Information given:
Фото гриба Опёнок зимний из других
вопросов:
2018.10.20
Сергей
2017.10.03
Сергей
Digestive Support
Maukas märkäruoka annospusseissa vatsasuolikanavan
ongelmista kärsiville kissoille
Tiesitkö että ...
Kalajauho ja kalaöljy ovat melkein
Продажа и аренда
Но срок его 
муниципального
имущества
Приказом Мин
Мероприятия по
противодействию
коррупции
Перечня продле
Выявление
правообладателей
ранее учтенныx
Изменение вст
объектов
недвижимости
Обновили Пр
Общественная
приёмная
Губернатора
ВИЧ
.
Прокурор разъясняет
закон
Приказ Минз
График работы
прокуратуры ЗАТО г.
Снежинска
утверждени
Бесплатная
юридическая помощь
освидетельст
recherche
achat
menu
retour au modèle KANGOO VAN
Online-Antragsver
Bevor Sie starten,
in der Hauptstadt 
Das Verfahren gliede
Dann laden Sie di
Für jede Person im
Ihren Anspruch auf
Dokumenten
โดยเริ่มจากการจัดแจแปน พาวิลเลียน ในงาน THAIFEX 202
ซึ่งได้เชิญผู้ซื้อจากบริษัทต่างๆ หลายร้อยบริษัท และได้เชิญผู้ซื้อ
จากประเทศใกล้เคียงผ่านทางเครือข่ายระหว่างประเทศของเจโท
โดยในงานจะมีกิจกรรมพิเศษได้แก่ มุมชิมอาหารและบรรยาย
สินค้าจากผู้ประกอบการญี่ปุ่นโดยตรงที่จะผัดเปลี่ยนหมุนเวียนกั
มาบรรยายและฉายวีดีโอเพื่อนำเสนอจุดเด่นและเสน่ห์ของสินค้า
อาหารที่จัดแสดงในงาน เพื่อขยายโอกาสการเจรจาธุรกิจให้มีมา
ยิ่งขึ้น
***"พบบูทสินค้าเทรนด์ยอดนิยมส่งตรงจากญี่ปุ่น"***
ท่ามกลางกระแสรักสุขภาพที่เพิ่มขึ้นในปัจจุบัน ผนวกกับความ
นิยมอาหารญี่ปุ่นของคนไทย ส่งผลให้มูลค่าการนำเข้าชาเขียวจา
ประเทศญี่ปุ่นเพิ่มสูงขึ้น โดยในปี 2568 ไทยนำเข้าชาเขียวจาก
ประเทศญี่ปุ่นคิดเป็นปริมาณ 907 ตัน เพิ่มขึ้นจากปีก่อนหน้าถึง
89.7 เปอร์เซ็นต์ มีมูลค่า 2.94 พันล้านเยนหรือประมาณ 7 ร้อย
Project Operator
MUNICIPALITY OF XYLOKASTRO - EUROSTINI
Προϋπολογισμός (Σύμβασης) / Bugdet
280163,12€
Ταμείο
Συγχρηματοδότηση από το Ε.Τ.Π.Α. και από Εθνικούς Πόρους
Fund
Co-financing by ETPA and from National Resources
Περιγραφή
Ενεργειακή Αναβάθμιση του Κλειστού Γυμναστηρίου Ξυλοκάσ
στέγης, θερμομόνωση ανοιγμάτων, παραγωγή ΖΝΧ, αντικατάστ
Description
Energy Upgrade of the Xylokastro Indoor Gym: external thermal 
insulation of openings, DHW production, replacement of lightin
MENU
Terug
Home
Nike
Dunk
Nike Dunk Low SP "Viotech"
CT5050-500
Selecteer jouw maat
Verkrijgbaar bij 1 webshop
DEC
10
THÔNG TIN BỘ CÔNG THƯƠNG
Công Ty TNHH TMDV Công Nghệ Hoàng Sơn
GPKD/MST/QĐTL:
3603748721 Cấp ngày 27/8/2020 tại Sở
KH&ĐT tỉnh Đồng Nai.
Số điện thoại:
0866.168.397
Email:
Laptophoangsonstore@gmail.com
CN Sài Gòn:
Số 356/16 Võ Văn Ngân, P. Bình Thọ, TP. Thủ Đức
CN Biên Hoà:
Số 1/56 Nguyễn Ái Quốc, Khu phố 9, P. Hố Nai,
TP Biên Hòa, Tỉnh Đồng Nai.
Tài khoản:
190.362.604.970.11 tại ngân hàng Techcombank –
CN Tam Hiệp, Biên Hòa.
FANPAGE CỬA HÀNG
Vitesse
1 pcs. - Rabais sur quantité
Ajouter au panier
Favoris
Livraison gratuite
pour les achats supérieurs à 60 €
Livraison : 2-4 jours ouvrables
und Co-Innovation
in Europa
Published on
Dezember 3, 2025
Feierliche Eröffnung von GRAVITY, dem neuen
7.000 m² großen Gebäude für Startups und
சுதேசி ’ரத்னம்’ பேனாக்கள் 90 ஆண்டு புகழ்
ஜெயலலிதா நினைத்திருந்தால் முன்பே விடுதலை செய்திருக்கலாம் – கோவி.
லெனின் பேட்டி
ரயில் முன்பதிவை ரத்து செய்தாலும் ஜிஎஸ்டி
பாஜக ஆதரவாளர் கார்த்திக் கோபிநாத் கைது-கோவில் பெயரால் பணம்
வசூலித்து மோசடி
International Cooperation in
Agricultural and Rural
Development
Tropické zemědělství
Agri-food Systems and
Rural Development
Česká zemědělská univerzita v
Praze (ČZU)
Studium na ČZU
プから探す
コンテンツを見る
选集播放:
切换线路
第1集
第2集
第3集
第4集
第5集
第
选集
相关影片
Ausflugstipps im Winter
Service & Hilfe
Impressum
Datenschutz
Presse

Instruction: Copy every line of text in the records word for word, in the original languages, order and line breaks.

Answer to this task:
Фото гриба Опёнок зимний из других
вопросов:
2018.10.20
Сергей
2017.10.03
Сергей
Digestive Support
Maukas märkäruoka annospusseissa vatsasuolikanavan
ongelmista kärsiville kissoille
Tiesitkö että ...
Kalajauho ja kalaöljy ovat melkein
Продажа и аренда
Но срок его 
муниципального
имущества
Приказом Мин
Мероприятия по
противодействию
коррупции
Перечня продле
Выявление
правообладателей
ранее учтенныx
Изменение вст
объектов
недвижимости
Обновили Пр
Общественная
приёмная
Губернатора
ВИЧ
.
Прокурор разъясняет
закон
Приказ Минз
График работы
прокуратуры ЗАТО г.
Снежинска
утверждени
Бесплатная
юридическая помощь
освидетельст
recherche
achat
menu
retour au modèle KANGOO VAN
Online-Antragsver
Bevor Sie starten,
in der Hauptstadt 
Das Verfahren gliede
Dann laden Sie di
Für jede Person im
Ihren Anspruch auf
Dokumenten
โดยเริ่มจากการจัดแจแปน พาวิลเลียน ในงาน THAIFEX 202
ซึ่งได้เชิญผู้ซื้อจากบริษัทต่างๆ หลายร้อยบริษัท และได้เชิญผู้ซื้อ
จากประเทศใกล้เคียงผ่านทางเครือข่ายระหว่างประเทศของเจโท
โดยในงานจะมีกิจกรรมพิเศษได้แก่ มุมชิมอาหารและบรรยาย
สินค้าจากผู้ประกอบการญี่ปุ่นโดยตรงที่จะผัดเปลี่ยนหมุนเวียนกั
มาบรรยายและฉายวีดีโอเพื่อนำเสนอจุดเด่นและเสน่ห์ของสินค้า
อาหารที่จัดแสดงในงาน เพื่อขยายโอกาสการเจรจาธุรกิจให้มีมา
ยิ่งขึ้น
***"พบบูทสินค้าเทรนด์ยอดนิยมส่งตรงจากญี่ปุ่น"***
ท่ามกลางกระแสรักสุขภาพที่เพิ่มขึ้นในปัจจุบัน ผนวกกับความ
นิยมอาหารญี่ปุ่นของคนไทย ส่งผลให้มูลค่าการนำเข้าชาเขียวจา
ประเทศญี่ปุ่นเพิ่มสูงขึ้น โดยในปี 2568 ไทยนำเข้าชาเขียวจาก
ประเทศญี่ปุ่นคิดเป็นปริมาณ 907 ตัน เพิ่มขึ้นจากปีก่อนหน้าถึง
89.7 เปอร์เซ็นต์ มีมูลค่า 2.94 พันล้านเยนหรือประมาณ 7 ร้อย
Project Operator
MUNICIPALITY OF XYLOKASTRO - EUROSTINI
Προϋπολογισμός (Σύμβασης) / Bugdet
280163,12€
Ταμείο
Συγχρηματοδότηση από το Ε.Τ.Π.Α. και από Εθνικούς Πόρους
Fund
Co-financing by ETPA and from National Resources
Περιγραφή
Ενεργειακή Αναβάθμιση του Κλειστού Γυμναστηρίου Ξυλοκάσ
στέγης, θερμομόνωση ανοιγμάτων, παραγωγή ΖΝΧ, αντικατάστ
Description
Energy Upgrade of the Xylokastro Indoor Gym: external thermal 
insulation of openings, DHW production, replacement of lightin
MENU
Terug
Home
Nike
Dunk
Nike Dunk Low SP "Viotech"
CT5050-500
Selecteer jouw maat
Verkrijgbaar bij 1 webshop
DEC
10
THÔNG TIN BỘ CÔNG THƯƠNG
Công Ty TNHH TMDV Công Nghệ Hoàng Sơn
GPKD/MST/QĐTL:
3603748721 Cấp ngày 27/8/2020 tại Sở
KH&ĐT tỉnh Đồng Nai.
Số điện thoại:
0866.168.397
Email:
Laptophoangsonstore@gmail.com
CN Sài Gòn:
Số 356/16 Võ Văn Ngân, P. Bình Thọ, TP. Thủ Đức
CN Biên Hoà:
Số 1/56 Nguyễn Ái Quốc, Khu phố 9, P. Hố Nai,
TP Biên Hòa, Tỉnh Đồng Nai.
Tài khoản:
190.362.604.970.11 tại ngân hàng Techcombank –
CN Tam Hiệp, Biên Hòa.
FANPAGE CỬA HÀNG
Vitesse
1 pcs. - Rabais sur quantité
Ajouter au panier
Favoris
Livraison gratuite
pour les achats supérieurs à 60 €
Livraison : 2-4 jours ouvrables
und Co-Innovation
in Europa
Published on
Dezember 3, 2025
Feierliche Eröffnung von GRAVITY, dem neuen
7.000 m² großen Gebäude für Startups und
சுதேசி ’ரத்னம்’ பேனாக்கள் 90 ஆண்டு புகழ்
ஜெயலலிதா நினைத்திருந்தால் முன்பே விடுதலை செய்திருக்கலாம் – கோவி.
லெனின் பேட்டி
ரயில் முன்பதிவை ரத்து செய்தாலும் ஜிஎஸ்டி
பாஜக ஆதரவாளர் கார்த்திக் கோபிநாத் கைது-கோவில் பெயரால் பணம்
வசூலித்து மோசடி
International Cooperation in
Agricultural and Rural
Development
Tropické zemědělství
Agri-food Systems and
Rural Development
Česká zemědělská univerzita v
Praze (ČZU)
Studium na ČZU
プから探す
コンテンツを見る
选集播放:
切换线路
第1集
第2集
第3集
第4集
第5集
第
选集
相关影片
Ausflugstipps im Winter
Service & Hilfe
Impressum
Datenschutz
Presse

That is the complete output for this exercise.